**WHAT THE TASK REQUIRES**.
Each record is to be transcribed in full and exactly.
### PROVIDED RECORDS
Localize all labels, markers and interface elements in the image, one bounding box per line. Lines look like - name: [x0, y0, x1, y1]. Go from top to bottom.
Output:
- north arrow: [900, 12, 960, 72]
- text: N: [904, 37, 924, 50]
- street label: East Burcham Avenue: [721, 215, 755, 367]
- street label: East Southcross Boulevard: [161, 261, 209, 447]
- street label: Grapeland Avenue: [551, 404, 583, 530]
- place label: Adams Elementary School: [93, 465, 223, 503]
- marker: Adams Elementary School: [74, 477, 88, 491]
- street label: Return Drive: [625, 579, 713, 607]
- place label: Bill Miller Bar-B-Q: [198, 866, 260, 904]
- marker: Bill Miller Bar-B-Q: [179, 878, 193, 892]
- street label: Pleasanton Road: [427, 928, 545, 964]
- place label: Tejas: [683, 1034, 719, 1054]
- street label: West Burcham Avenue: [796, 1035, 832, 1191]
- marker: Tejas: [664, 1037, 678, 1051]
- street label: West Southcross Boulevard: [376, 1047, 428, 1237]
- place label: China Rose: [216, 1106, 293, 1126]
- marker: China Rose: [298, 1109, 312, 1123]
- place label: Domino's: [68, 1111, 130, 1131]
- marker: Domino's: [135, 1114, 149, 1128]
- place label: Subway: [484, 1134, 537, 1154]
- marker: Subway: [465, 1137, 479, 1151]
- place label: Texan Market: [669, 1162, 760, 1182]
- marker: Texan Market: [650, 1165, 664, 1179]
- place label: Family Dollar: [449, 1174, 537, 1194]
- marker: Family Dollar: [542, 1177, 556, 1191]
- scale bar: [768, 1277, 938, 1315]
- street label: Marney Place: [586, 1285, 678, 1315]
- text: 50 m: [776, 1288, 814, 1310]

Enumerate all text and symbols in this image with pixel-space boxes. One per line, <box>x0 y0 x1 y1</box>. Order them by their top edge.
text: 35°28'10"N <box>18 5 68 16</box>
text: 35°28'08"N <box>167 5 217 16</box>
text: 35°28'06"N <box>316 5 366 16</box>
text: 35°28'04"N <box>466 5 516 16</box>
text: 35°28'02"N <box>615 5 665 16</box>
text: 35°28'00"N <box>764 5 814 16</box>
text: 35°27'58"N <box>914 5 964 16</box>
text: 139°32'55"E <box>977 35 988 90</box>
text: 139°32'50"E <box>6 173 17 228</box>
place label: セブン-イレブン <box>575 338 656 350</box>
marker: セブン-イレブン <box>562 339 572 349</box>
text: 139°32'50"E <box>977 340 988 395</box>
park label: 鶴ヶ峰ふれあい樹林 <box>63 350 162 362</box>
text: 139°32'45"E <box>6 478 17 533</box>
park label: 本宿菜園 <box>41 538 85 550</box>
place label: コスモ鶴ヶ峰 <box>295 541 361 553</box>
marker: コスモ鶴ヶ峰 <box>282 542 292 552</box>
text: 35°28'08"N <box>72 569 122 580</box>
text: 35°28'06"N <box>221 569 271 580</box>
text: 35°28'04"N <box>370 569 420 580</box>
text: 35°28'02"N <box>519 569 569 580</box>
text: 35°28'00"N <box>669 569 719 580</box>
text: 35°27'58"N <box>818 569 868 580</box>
######
**ANSWER SECTION**.
Localize all labels, markers and interface elements in the image, one bounding box per line. Lines look like - name: [x0, y0, x1, y1]. Go from top to bottom.
Output:
- north arrow: [900, 12, 960, 72]
- text: N: [904, 37, 924, 50]
- street label: East Burcham Avenue: [721, 215, 755, 367]
- street label: East Southcross Boulevard: [161, 261, 209, 447]
- street label: Grapeland Avenue: [551, 404, 583, 530]
- place label: Adams Elementary School: [93, 465, 223, 503]
- marker: Adams Elementary School: [74, 477, 88, 491]
- street label: Return Drive: [625, 579, 713, 607]
- place label: Bill Miller Bar-B-Q: [198, 866, 260, 904]
- marker: Bill Miller Bar-B-Q: [179, 878, 193, 892]
- street label: Pleasanton Road: [427, 928, 545, 964]
- place label: Tejas: [683, 1034, 719, 1054]
- street label: West Burcham Avenue: [796, 1035, 832, 1191]
- marker: Tejas: [664, 1037, 678, 1051]
- street label: West Southcross Boulevard: [376, 1047, 428, 1237]
- place label: China Rose: [216, 1106, 293, 1126]
- marker: China Rose: [298, 1109, 312, 1123]
- place label: Domino's: [68, 1111, 130, 1131]
- marker: Domino's: [135, 1114, 149, 1128]
- place label: Subway: [484, 1134, 537, 1154]
- marker: Subway: [465, 1137, 479, 1151]
- place label: Texan Market: [669, 1162, 760, 1182]
- marker: Texan Market: [650, 1165, 664, 1179]
- place label: Family Dollar: [449, 1174, 537, 1194]
- marker: Family Dollar: [542, 1177, 556, 1191]
- scale bar: [768, 1277, 938, 1315]
- street label: Marney Place: [586, 1285, 678, 1315]
- text: 50 m: [776, 1288, 814, 1310]

Enumerate all text and symbols in this image with pixel-space boxes. One per line, <box>x0 y0 x1 y1</box>. Order them by their top edge.
text: 35°28'10"N <box>18 5 68 16</box>
text: 35°28'08"N <box>167 5 217 16</box>
text: 35°28'06"N <box>316 5 366 16</box>
text: 35°28'04"N <box>466 5 516 16</box>
text: 35°28'02"N <box>615 5 665 16</box>
text: 35°28'00"N <box>764 5 814 16</box>
text: 35°27'58"N <box>914 5 964 16</box>
text: 139°32'55"E <box>977 35 988 90</box>
text: 139°32'50"E <box>6 173 17 228</box>
place label: セブン-イレブン <box>575 338 656 350</box>
marker: セブン-イレブン <box>562 339 572 349</box>
text: 139°32'50"E <box>977 340 988 395</box>
park label: 鶴ヶ峰ふれあい樹林 <box>63 350 162 362</box>
text: 139°32'45"E <box>6 478 17 533</box>
park label: 本宿菜園 <box>41 538 85 550</box>
place label: コスモ鶴ヶ峰 <box>295 541 361 553</box>
marker: コスモ鶴ヶ峰 <box>282 542 292 552</box>
text: 35°28'08"N <box>72 569 122 580</box>
text: 35°28'06"N <box>221 569 271 580</box>
text: 35°28'04"N <box>370 569 420 580</box>
text: 35°28'02"N <box>519 569 569 580</box>
text: 35°28'00"N <box>669 569 719 580</box>
text: 35°27'58"N <box>818 569 868 580</box>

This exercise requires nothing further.